_Material for this task:_

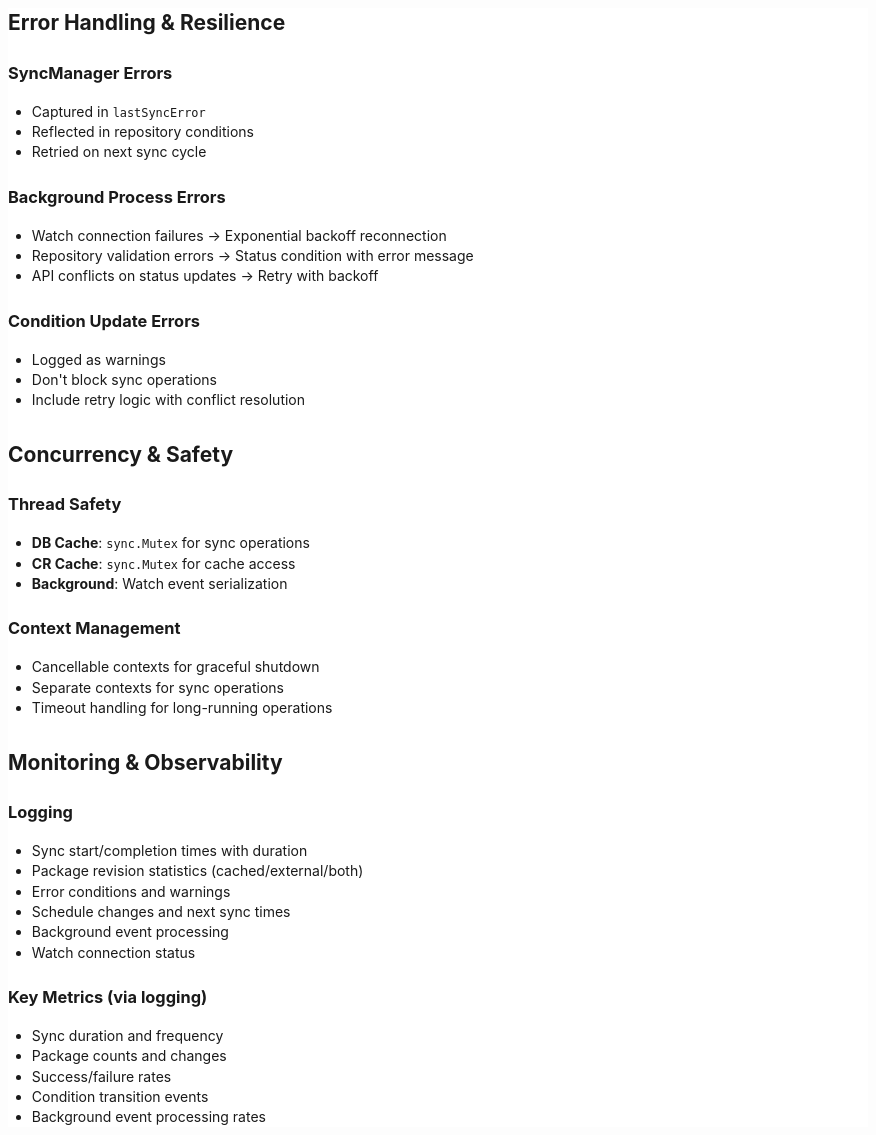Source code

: ## Error Handling & Resilience

### SyncManager Errors
- Captured in `lastSyncError`
- Reflected in repository conditions
- Retried on next sync cycle

### Background Process Errors
- Watch connection failures → Exponential backoff reconnection
- Repository validation errors → Status condition with error message
- API conflicts on status updates → Retry with backoff

### Condition Update Errors
- Logged as warnings
- Don't block sync operations
- Include retry logic with conflict resolution

## Concurrency & Safety

### Thread Safety
- **DB Cache**: `sync.Mutex` for sync operations
- **CR Cache**: `sync.Mutex` for cache access
- **Background**: Watch event serialization

### Context Management
- Cancellable contexts for graceful shutdown
- Separate contexts for sync operations
- Timeout handling for long-running operations

## Monitoring & Observability

### Logging
- Sync start/completion times with duration
- Package revision statistics (cached/external/both)
- Error conditions and warnings
- Schedule changes and next sync times
- Background event processing
- Watch connection status

### Key Metrics (via logging)
- Sync duration and frequency
- Package counts and changes
- Success/failure rates
- Condition transition events
- Background event processing rates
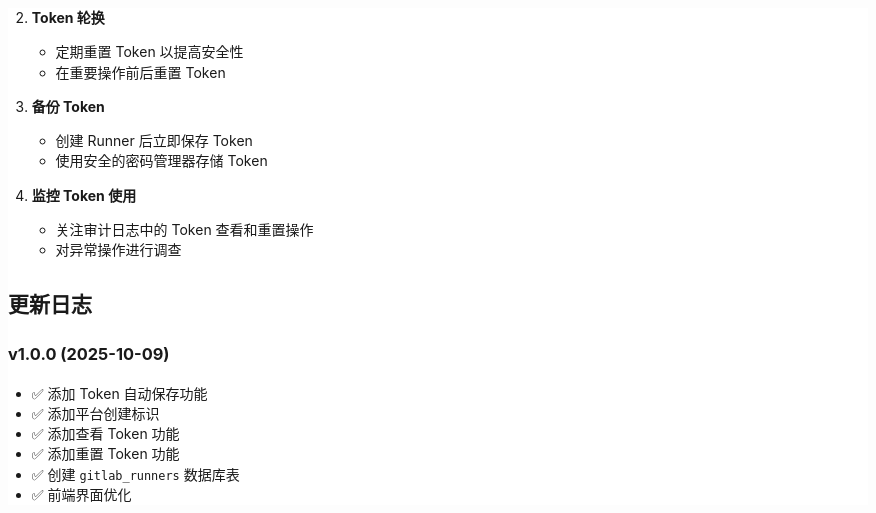 2. **Token 轮换**
   - 定期重置 Token 以提高安全性
   - 在重要操作前后重置 Token

3. **备份 Token**
   - 创建 Runner 后立即保存 Token
   - 使用安全的密码管理器存储 Token

4. **监控 Token 使用**
   - 关注审计日志中的 Token 查看和重置操作
   - 对异常操作进行调查

## 更新日志

### v1.0.0 (2025-10-09)

- ✅ 添加 Token 自动保存功能
- ✅ 添加平台创建标识
- ✅ 添加查看 Token 功能
- ✅ 添加重置 Token 功能
- ✅ 创建 `gitlab_runners` 数据库表
- ✅ 前端界面优化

_What is being asked:_ Starting at the line above that holds "- Timeout handling", return each line up to and including the one that holds "- ✅ 添加查看 Token 功能", exactly as written, minus any pictures.

_Written answer:_
- Timeout handling for long-running operations

## Monitoring & Observability

### Logging
- Sync start/completion times with duration
- Package revision statistics (cached/external/both)
- Error conditions and warnings
- Schedule changes and next sync times
- Background event processing
- Watch connection status

### Key Metrics (via logging)
- Sync duration and frequency
- Package counts and changes
- Success/failure rates
- Condition transition events
- Background event processing rates
 2. **Token 轮换**
   - 定期重置 Token 以提高安全性
   - 在重要操作前后重置 Token

3. **备份 Token**
   - 创建 Runner 后立即保存 Token
   - 使用安全的密码管理器存储 Token

4. **监控 Token 使用**
   - 关注审计日志中的 Token 查看和重置操作
   - 对异常操作进行调查

## 更新日志

### v1.0.0 (2025-10-09)

- ✅ 添加 Token 自动保存功能
- ✅ 添加平台创建标识
- ✅ 添加查看 Token 功能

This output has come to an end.